Thank you. Today I have to go to the bank, do the laundry, clean the house. drop things off to my sister in law and go to the grocery store. ugh.


----------



## dawns (Jun 29, 2010)

congratulations!!


----------



## cavon (Aug 10, 2010)

CONGRATULATIONS!!!!! She is such a sweet little girl!!!


----------



## vtomblin (Jul 18, 2010)

Congrats! That is so great!


----------



## PoodlePowerBC (Feb 25, 2011)

Congratulations to the both of You!! She looks great!


----------



## outwest (May 1, 2011)

Well, today is a new day. I got some errands done and laundry washed. I am not feeling so bad about having my whole weekend taken up with nice people and dogs. Who knows what I will do. Perhaps I will go for her Grand Champion.  That is hard to get, though. We shall see.


----------



## CharismaticMillie (Jun 16, 2010)

Wow, Congrats!!!!!!!


----------



## Rowan (May 27, 2011)

Congrats! That's quite an accomplishment.


----------



## outwest (May 1, 2011)

It is nothing compared to AKC poodle competition, but it was fun to do! She did win over a few pretty nice dogs that were being shown AKC and they used UKC for puppy practice (it is inexpensive in comparison and many are the same judges). She looked like a shrimp next to them. I was so proud of her when she won. It took her 5 shows to get her three judges wins and 6 shows to get all her points. The last three shows she was in the champion class and has two reserves in there losing to a beautiful black adult girl twice and not winning in one of the shows. There was competition at all of them, so we got lucky. Some UKC shows don't have much competiton for poodles.

Anyway, I thought I would let my poodle friends know.


----------



## Quossum (Mar 18, 2011)

Very cool! Congrats!

Never begrudge your weekend hobby time, though, unless you honestly don't enjoy it. If I really thought about all I could be getting done at home instead of sitting around a dusty horse area waiting for my ninety seconds in the Agility ring... :afraid: 

--Q


----------



## Randi6567 (May 22, 2011)

Congrats you did that sooo fast!!! You must be so excited!!! I'm excited for you! I can't wait for stedmans 1st show just a week and a half away I still have no clue how to fill out that entry form lol I'm just gonna register day of and hope someone will help me anyways congrats


----------



## outwest (May 1, 2011)

They will help you. Have fun at the show! We aren't planning to go to that one, but it is pretty close to me.

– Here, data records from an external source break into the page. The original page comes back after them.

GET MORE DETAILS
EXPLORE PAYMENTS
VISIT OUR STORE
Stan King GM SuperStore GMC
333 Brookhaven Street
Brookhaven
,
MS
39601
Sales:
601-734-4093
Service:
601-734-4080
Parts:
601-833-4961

Maybe I will change my mind.


----------



## tintlet (Nov 24, 2009)

Congratulations on the U-CH!! now got for the GRAND!!! WOOT!!


----------



## Chagall's mom (Jan 9, 2010)

Congratulations!!:congrats: What terrific news!! Heck, I'll fly west and do your laundry and housework for you,_ keep on showing!!_ A girl as pretty as Bonnie should be seen _everywhere!!_:beauty:


----------



## cavon (Aug 10, 2010)

outwest said:


> Who knows what I will do. Perhaps I will go for her Grand Champion.  That is hard to get, though. We shall see.


Oh! KEEP GOING!!!!! You girl is so beautiful, it won't take you as long as you think!!


----------



## outwest (May 1, 2011)

Oh, you guys are so sweet. 

Tomorrow, Bonnie goes for a haircut. I decided to not do anything too drastic yet, though, but certainly cut off some fluff.


----------



## Anntig (Jun 9, 2010)

wow a rather belated congrats on your girls championship :whoo:


----------



## PaddleAddict (Feb 9, 2010)

I am late coming in, just saw this. Congrats to you and Bonnie!


----------